Tuesday, 26 August 2014

Hypothyroidism

2009. I'd just had another baby (Jacob) and finished with court. So it was no surprise that I felt utterly wrecked in every way. My energy reserves were depleted, my mood perpetually low, my mind was foggy, my skin was dull and I just couldn't shake the weight.
I went along to my GP, expecting to be told it was perfectly normal  to be feeling like this after baby no. 6. He didn't say that. Instead, he ordered a whole host of tests , the results of which led to a diagnosis of hypothyroidism (underactive thyroid).


This doctor, however, was very switched on and he suspected that what I actually had was postpartum thyroiditis, a condition that occurs in the first year after childbirth, and often resolves itself in time without medical intervention. He gave me some supplements and asked me to come back for another assessment once I had stopped breastfeeding.


I did, and just as he'd predicted, my thyroid function had returned to normal.


Fast forward 3 years, Taj is born and again, the symptoms return with a vengeance. My doctor has since returned to his homeland, and so I have to see someone else. Again, my tests show that I have an underactive thyroid. This time, the doctor wants to medicate, and it takes quite a bit of pleading on my part to convince him to wait it out until I have finished breastfeeding to retest.

# Exercise objective:
Retype the hypothyroidism blog post in full, with every word and mark unchanged.

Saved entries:

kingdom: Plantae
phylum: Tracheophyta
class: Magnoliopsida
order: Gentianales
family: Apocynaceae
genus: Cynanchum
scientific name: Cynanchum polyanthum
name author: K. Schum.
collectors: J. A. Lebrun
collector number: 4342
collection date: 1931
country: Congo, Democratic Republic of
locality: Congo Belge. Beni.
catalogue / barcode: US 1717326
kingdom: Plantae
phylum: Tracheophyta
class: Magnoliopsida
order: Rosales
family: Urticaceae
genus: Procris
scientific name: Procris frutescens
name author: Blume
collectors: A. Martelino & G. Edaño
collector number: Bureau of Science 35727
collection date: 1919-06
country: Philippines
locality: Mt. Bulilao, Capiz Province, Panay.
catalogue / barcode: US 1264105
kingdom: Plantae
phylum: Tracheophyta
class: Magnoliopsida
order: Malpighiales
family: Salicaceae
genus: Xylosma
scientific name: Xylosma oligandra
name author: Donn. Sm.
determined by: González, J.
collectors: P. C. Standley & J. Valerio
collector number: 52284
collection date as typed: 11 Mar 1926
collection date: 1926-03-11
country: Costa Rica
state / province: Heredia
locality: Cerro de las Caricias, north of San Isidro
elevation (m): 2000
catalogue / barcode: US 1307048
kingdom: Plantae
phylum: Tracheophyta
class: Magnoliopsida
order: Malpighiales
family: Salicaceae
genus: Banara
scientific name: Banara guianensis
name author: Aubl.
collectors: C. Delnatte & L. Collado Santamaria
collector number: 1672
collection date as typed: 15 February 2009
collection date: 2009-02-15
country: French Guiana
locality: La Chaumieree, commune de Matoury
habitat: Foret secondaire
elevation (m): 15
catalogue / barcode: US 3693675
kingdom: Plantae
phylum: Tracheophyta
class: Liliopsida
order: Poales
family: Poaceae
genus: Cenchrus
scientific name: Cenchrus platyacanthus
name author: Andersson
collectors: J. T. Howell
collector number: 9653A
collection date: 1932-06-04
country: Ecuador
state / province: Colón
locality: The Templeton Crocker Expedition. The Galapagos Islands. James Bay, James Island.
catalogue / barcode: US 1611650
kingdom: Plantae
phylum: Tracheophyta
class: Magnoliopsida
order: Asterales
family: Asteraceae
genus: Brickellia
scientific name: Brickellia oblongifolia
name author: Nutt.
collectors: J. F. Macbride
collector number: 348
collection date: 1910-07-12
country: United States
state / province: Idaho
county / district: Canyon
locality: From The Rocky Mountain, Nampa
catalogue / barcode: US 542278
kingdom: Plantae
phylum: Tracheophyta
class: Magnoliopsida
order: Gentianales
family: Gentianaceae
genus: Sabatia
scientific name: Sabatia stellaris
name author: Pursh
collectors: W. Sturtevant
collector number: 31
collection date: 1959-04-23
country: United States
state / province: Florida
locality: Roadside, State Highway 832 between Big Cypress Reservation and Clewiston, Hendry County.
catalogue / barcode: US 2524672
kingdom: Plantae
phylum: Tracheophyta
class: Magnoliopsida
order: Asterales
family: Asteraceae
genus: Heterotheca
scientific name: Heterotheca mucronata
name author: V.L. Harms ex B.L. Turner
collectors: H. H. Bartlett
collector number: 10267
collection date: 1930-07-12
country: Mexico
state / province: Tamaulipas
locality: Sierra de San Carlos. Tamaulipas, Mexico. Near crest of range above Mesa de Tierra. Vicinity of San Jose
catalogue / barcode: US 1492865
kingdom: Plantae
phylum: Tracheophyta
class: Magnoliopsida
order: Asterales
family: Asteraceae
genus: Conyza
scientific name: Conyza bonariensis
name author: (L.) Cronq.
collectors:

# Task output:
Tuesday, 26 August 2014

Hypothyroidism

2009. I'd just had another baby (Jacob) and finished with court. So it was no surprise that I felt utterly wrecked in every way. My energy reserves were depleted, my mood perpetually low, my mind was foggy, my skin was dull and I just couldn't shake the weight.
I went along to my GP, expecting to be told it was perfectly normal  to be feeling like this after baby no. 6. He didn't say that. Instead, he ordered a whole host of tests , the results of which led to a diagnosis of hypothyroidism (underactive thyroid).


This doctor, however, was very switched on and he suspected that what I actually had was postpartum thyroiditis, a condition that occurs in the first year after childbirth, and often resolves itself in time without medical intervention. He gave me some supplements and asked me to come back for another assessment once I had stopped breastfeeding.


I did, and just as he'd predicted, my thyroid function had returned to normal.


Fast forward 3 years, Taj is born and again, the symptoms return with a vengeance. My doctor has since returned to his homeland, and so I have to see someone else. Again, my tests show that I have an underactive thyroid. This time, the doctor wants to medicate, and it takes quite a bit of pleading on my part to convince him to wait it out until I have finished breastfeeding to retest.